**WHAT YOU SHOULD DO**
Sum up the reflection on the parable of the sower in three sentences.

**** PAGE EXCERPT

The focus of the Lectionary is on the parable of the sower.  Saint Francis makes some interesting observations about this text.  He equates the seeds to understanding the Word of God.  Seed sown on the path never sprouts and, thus, is never understood.  Seed sown on rocky ground sprouts but dies and, thus, is understood but not preserved.  Seed sown among thorns sprouts but does not flourish.  This seed, therefore, is understood and preserved, but does not bear fruit.  Seed sown on rich soil sprouts and flourishes and is, thus, understood, preserved, and fruitful.  Finding and adhering to truth as the Word of God is fundamental to this parable.

The parable is about letting truth determine politics; rather than stifling truth with politics.  The truth in the parable is the Word of God.  Politics is the human heart.  By politics, I mean the exercise of power, most fundamentally at the level of free will choices.

Faith and truth relate to one another in that faith is an ordinary means for knowing truth.  Most human knowledge draws upon faith in other humans.  Learning usually requires faith in human teachers.  Similarly to how humans learn in the ordinary course of events, so humans learn to believe God, from other humans.

That transmission of truth known through faith is one necessary function of the Church.  In rare instances, God reveals what requires belief directly, without the intermediary of other humans.  In the ordinary course of events, I think God does approach individual souls both directly and through other humans, such as parents, children, spouses, and church and state officials.

********
**** RECORD EXCERPTS

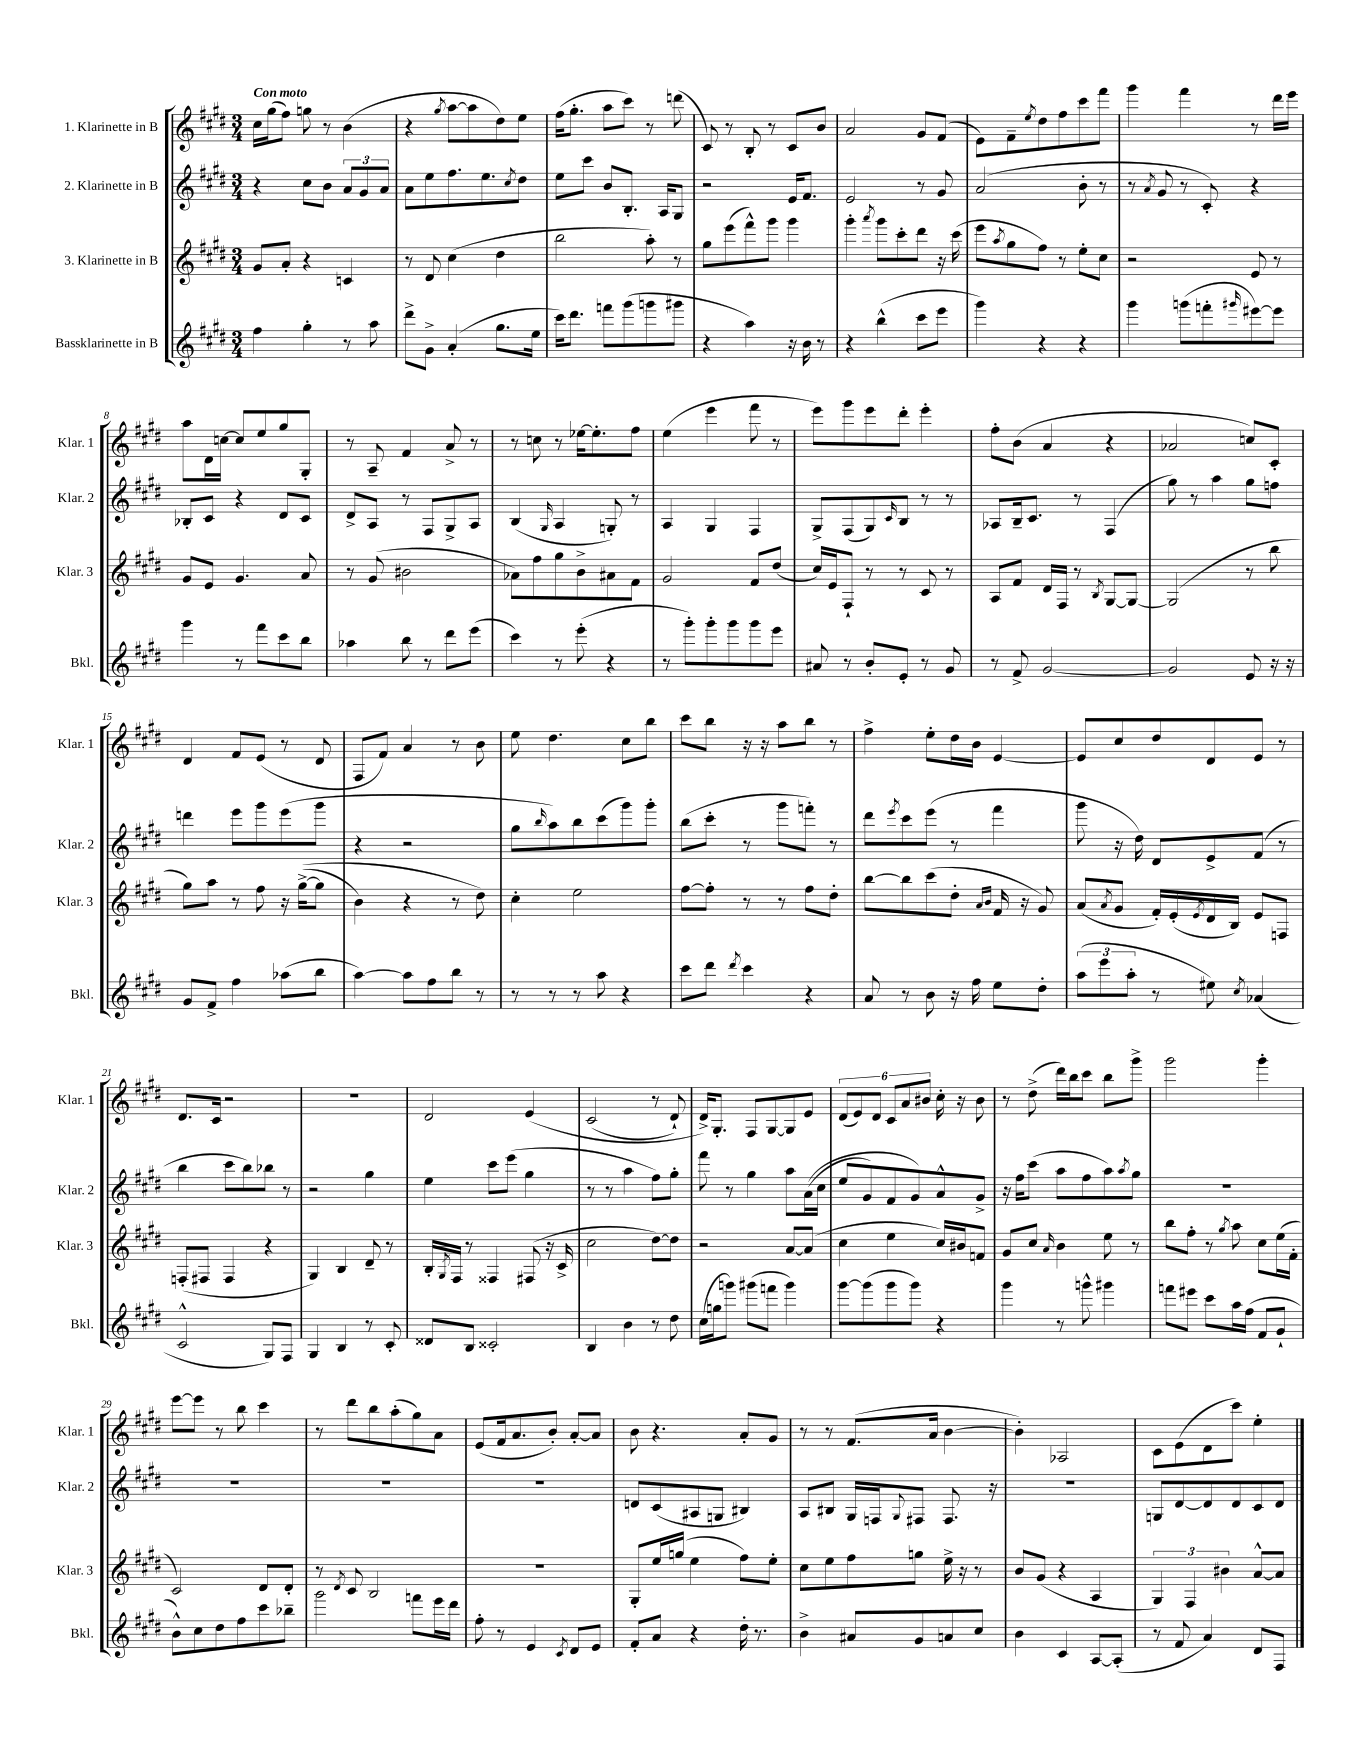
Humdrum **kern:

**kern	**kern	**kern	**kern
*staff4	*staff3	*staff2	*staff1
*clefG2	*clefG2	*clefG2	*clefG2
*k[f#c#g#d#]	*k[f#c#g#d#]	*k[f#c#g#d#]	*k[f#c#g#d#]
*M3/4	*M3/4	*M3/4	*M3/4
4ff#\	8g#/L	4r	16cc#\LL
.	.	.	(16gg#\J
.	8a'/J	.	8ff#\J)
4gg#'\	4r	8cc#\L	8gg\
.	.	8b\J	8r
8r	4c/	12a/L	(4b\
.	.	12g#/	.
8aa\	.	.	.
.	.	12a/J	.
=	=	=	=
8ddd#^\L	8r	8a\L	4r
8g#^\J	8d#/	8ee\	.
.	.	.	8qgg#/
(4a'/	(4cc#\	8.ff#\	[8aa\L
.	.	.	8aa\]
.	.	8.ee\	.
8.gg#\L	4dd#\	.	8dd#\)
.	.	8qcc#/	.
.	.	8dd#\J	8ee\J
16ee\Jk	.	.	.
=	=	=	=
16ccc#\LK)	2bb\	8ee\L	(16ff#\LK
8.ddd#\J	.	.	8.gg#'\J
.	.	8ccc#\J	.
8fff\L	.	8b/L	8aa\L
(8ggg#\	.	8.B'/J	8ccc#\J)
8ggg\	8aa'\)	.	8r
.	.	16A/LK	.
8ggg#\J	8r	8G#/J	(8ddd\
=	=	=	=
4r	8gg#\L	2r	8c#/)
.	(8eee\	.	8r
4aa\)	8fff#^^\)	.	8B'/
.	8ggg#\J	.	8r
16r	4ggg#\	16e/LK	8c#/L
16b\	.	8.f#/J	.
8r	.	.	8b/J
=	=	=	=
4r	4ggg#'\	2e/	2a/
.	8qaaa/	.	.
(4bb^^\	8ggg#\L	.	.
.	8ccc#'\	.	.
8ccc#\L	8ddd#\J	8r	8g#/L
8eee\J	16r	8g#/	(8f#/J
.	(16ccc#\	.	.
=	=	=	=
4ggg#\)	8eee\L	(2a/	8e\L)
.	8qaa/	.	.
.	8gg#\	.	8f#~\
.	.	.	8qee/
4r	8ff#\J)	.	8dd#\
.	8r	.	8ff#\
4r	8ee'\L	8b'\	8ccc#\
.	8cc#\J	8r	8fff#\J
=	=	=	=
4ggg#\	2r	8r	4ggg#\
.	.	8qa/	.
.	.	8g#/	.
(8ggg\L	.	8r	4fff#\
8fff'\	.	8c#'/)	.
16qqggg#/	.	.	.
[8eee#\)	8e/	4r	8r
8eee#\]J	8r	.	16ddd#\LL
.	.	.	16eee\JJ
=	=	=	=
4ggg#\	8g#/L	8B-'/L	8aa\L
.	8e/J	8c#/J	16d#\L
.	.	.	[16cc\JJ
8r	4.g#/	4r	8cc/]L
8fff#\L	.	.	8ee/
8ccc#\	.	8d#/L	8gg#/
8bb\J	8a/	8c#/J	8G#'/J
=	=	=	=
4aa-\	8r	8d#^/L	8r
.	(8g#/	8A/J	8A~/
8bb\	2b#\	8r	4f#/
8r	.	8F#/L	.
8ddd#\L	.	8G#^/	8a^/
(8eee\J	.	8A/J	8r
=	=	=	=
4ccc#\)	8a-\L)	(4B/	8r
.	8ff#\	.	8cc\
.	.	16qqG#/	.
8r	8gg#\	4A/	8r
(8eee'\	8b^\	.	[16ee-\LK
.	.	.	8.ee-'\]
4r	8a#\	8G'/)	.
.	8f#\J	8r	8ff#\J
=	=	=	=
8r	2g#/	4A/	(4ee\
8ggg#'\L)	.	.	.
8ggg#'\	.	4G#/	4eee\
8ggg#\	.	.	.
8ggg#\	8f#/L	4F#/	8fff#\
8eee\J	(8dd#/J	.	8r
=	=	=	=
8a#/	16cc#/LL)	8G#^/L	8eee\L)
.	16e/J	.	.
8r	8F#`/J	(8F#/	8ggg#\
8b'/L	8r	8G#/)	8eee\
.	.	16qqc#/	.
8e'/J	8r	8B/J	8ddd#'\J
8r	8c#/	8r	4eee'\
8g#/	8r	8r	.
=	=	=	=
8r	8A/L	8A-/L	8ff#'\L
8f#^/	8f#/J	16B~/k	(8b\J
.	.	8.c#/J	.
[2g#/	16d#/LL	.	4a/
.	16F#/JJ	.	.
.	8r	8r	.
.	8qB/	.	.
.	[8G#/L	(4F#/	4r
.	8G#/_J	.	.
=	=	=	=
2g#/]	(2G#/]	8gg#\)	2a-/
.	.	8r	.
.	.	4aa\	.
8e/	8r	8gg#\L	8cc/L)
16r	8bb\	8ff\J	8c#'/J
16r	.	.	.
=	=	=	=
8g#/L	8gg#\L)	4ddd\	4d#/
8f#^/J	8aa\J	.	.
4ff#\	8r	8eee\L	8f#/L
.	8ff#\	8ggg#\	(8e/J
(8aa-\L	16r	(8eee\	8r
.	&(([16gg#^\LK	.	.
8bb\J	8gg#\]J	8ggg#\J	8d#/
=	=	=	=
[4aa\)	4b\)	4r	8F#/L
.	.	.	8f#/J)
8aa\]L	4r	2r	4a/
8ff#\	.	.	.
8bb\J	8r	.	8r
8r	8dd#\&)	.	8b\
=	=	=	=
8r	4cc#'\	8gg#\L	8ee\
.	.	16qqbb/	.
8r	.	8aa\)	4.dd#\
8r	2ee\	8bb\	.
8aa\	.	(8ccc#\	.
4r	.	8ggg#\)	8cc#\L
.	.	8ggg#'\J	8bb\J
=	=	=	=
8ccc#\L	[8ff#\L	(8bb\L	8ccc#\L
8ddd#\J	8ff#'\]J	8ccc#'\J	8bb\J
8qddd#/	.	.	.
4ccc#\	8r	8r	16r
.	.	.	16r
.	8r	8ggg#\L	8aa\L
4r	8ff#\L	8fff'\J)	8bb\J
.	8dd#'\J	8r	8r
=	=	=	=
8a/	[8bb\L	8ddd#\L	4ff#^\
.	.	8qeee/	.
8r	8bb\]	8ccc#\	.
8b\	(8ccc#\	(8eee\J	8ee'\L
16r	8dd#'\J	8r	16dd#\L
16ff#\	.	.	16b\JJ
.	16qqa/LL	.	.
.	16qqb/JJ	.	.
8ee\L	16f#/	4fff#\	[4e/
.	16r	.	.
8dd#'\J	8g#/)	.	.
=	=	=	=
(12aa\L	(8a/L	8ggg#\	8e/]L
12eee\	.	.	.
.	8qa/	.	.
.	8g#/J	16r	8cc#/
12aa'\J	.	.	.
.	.	16dd#\)	.
8r	16f#'/LL)	8d#/L	8dd#/
.	(16e'/	.	.
.	8qe/	.	.
8ee#\)	16d#/	8e^/	8d#/
.	16B/JJ)	.	.
8qcc#/	.	.	.
(4a-/	8e/L	(8f#/J	8e/J
.	8F/J	8r	8r
=	=	=	=
2c#^^/	(8F'/L	4bb\	8.d#/L
.	8F#/J	.	.
.	.	.	16c#/Jk
.	4F#/	8ccc#\L	2r
.	.	8bb\)	.
8G#/L)	4r	8bb-\J	.
8F#/J	.	8r	.
=	=	=	=
4G#/	4G#/)	2r	2.r
4B/	4B/	.	.
8r	8d#~/	4gg#\	.
8c#'/	8r	.	.
=	=	=	=
8d##/L	16B'/LL	4ee\	2d#/
.	8qG#/	.	.
.	16F#/JJ	.	.
8B/J	8r	.	.
2c##'/	4F##/	8ccc#\L	.
.	.	(8eee\J	.
.	(8F#/	4gg#\	&(4e/
.	16r	.	.
.	16c#^/	.	.
=	=	=	=
4B/	2cc#\	8r	(2c#/
.	.	8r	.
4b\	.	4aa\	.
8r	[8dd#\L)	8ff#\L)	8r
8dd#\	8dd#\]J	8gg#'\J	8d#`/)
=	=	=	=
(16cc#\LL	2r	8fff#\	16d#^/LK&)
16gg\J	.	.	8.G#'/J
8ggg\J)	.	8r	.
(8ggg#\L	.	4gg#\	8F#/L
8fff\J	.	.	[8G#/
4ggg#\)	[8a/L	8aa\L	8G#/]
.	(8a/]J	&((16a\L	8e/J
.	.	16cc#\JJ	.
=	=	=	=
[8ggg#\L	4cc#\	8ee/L	(12d#/L
.	.	.	12e/)
(8ggg#\]	.	8g#/)	.
.	.	.	12d#/J
8ggg#\	4ee\	8f#/	12c#/L
.	.	.	12a/
8ggg#\J)	.	8g#/&)	.
.	.	.	12b#/J
4r	16cc#/LL)	8a^^/	16cc#'\
.	16b#/J	.	16r
.	8f/J	8g#^/J	8b#\
=	=	=	=
4ggg#\	8g#/L	16r	8r
.	.	16ff#\LK	.
.	8cc#/J	(8ccc#\J	(8dd#^\
.	16qqa/	.	.
8r	4b\	8aa\L	16ddd#\LL)
.	.	.	16bb\J
8ggg^^\	.	8ff#\	8ccc#\J
4ggg#\	8ee\	8aa\)	8bb\L
.	.	8qaa/	.
.	8r	8gg#\J	8ggg#^\J
=	=	=	=
8fff\L	8bb\L	2.r	2ggg#\
8eee#\J	8ff#'\J	.	.
8ccc#\L	8r	.	.
.	8qgg#/	.	.
16aa\L	8aa\	.	.
(16ff#\JJ	.	.	.
8f#/L	8cc#\L	.	4ggg#'\
8g#`/J	(16ee\L	.	.
.	16f#'\JJ	.	.
=	=	=	=
8b^^\L)	2c#/)	2.r	[8eee\L
8cc#\	.	.	8eee\]J
8dd#\	.	.	8r
8ff#\	.	.	8bb\
8ccc#\	8d#/L	.	4ccc#\
8bb-~\J	8d#'/J	.	.
=	=	=	=
2ggg#\	8r	2.r	8r
.	8qd#/	.	.
.	8c#/	.	8ddd#\L
.	2B/	.	8bb\
.	.	.	(8aa'\
8fff\L	.	.	8gg#\)
16eee\L	.	.	8a\J
16ddd#\JJ	.	.	.
=	=	=	=
8ff#'\	2.r	2.r	(8e/L
8r	.	.	16f#/k
.	.	.	8.a/
4e/	.	.	.
.	.	.	8b'/J)
8qc#/	.	.	.
8d#/L	.	.	[8a'/L
8e/J	.	.	8a/]J
=	=	=	=
8f#'/L	8G#'/L	8d/L	8b\
8a/J	16ee/L	(8c#/	4.r
.	(16gg/JJ	.	.
4r	4ee\	8A#/	.
.	.	8G/J	.
16dd#'\	8ff#\L)	4B#/)	8a'/L
8.r	.	.	.
.	8ee'\J	.	8g#/J
=	=	=	=
4b^\	8cc#\L	8A/L	8r
.	8ee\	8B#/J	8r
8a#/L	8ff#\	16G#/LL	(8.f#/L
.	.	16F/J	.
.	.	8qqG#/	.
8g#/	8gg\J	8F#/J	.
.	.	.	16a/Jk
8a/	16ee^\	8.F#/	[4b\
.	16r	.	.
8cc#/J	8r	.	.
.	.	16r	.
=	=	=	=
4b\	8b/L	2.r	4b'\])
.	(8g#/J	.	.
4c#/	4r	.	2A-/
[8A/L	4A/	.	.
(8A'/]J	.	.	.
=	=	=	=
8r	6G#/)	8G/L	8c#\L
8f#/	.	[8d#/	(8e\
.	6F#/	.	.
4a/)	.	8d#/]	8d#\
.	6b#\	.	.
.	.	8d#/	8ccc#\J)
8d#/L	[8a^^/L	8c#/	4ee'\
8F#/J	8a/]J	8d#/J	.
==	==	==	==
*-	*-	*-	*-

********

**EXERCISE OUTPUT**
Following Saint Francis, the reflection treats the seeds as understanding the Word of God: seed on the path is never understood, seed on rocky ground is understood but not preserved, seed among thorns is understood and preserved but bears no fruit, and seed on rich soil is understood, preserved, and fruitful. It reads the parable as letting truth, the Word of God, determine politics, meaning the exercise of power in the human heart through free will choices, rather than stifling truth with politics. Because faith is an ordinary means of knowing truth and people usually learn to believe God from other humans, passing on that truth is one necessary function of the Church, though in rare instances God reveals what requires belief directly.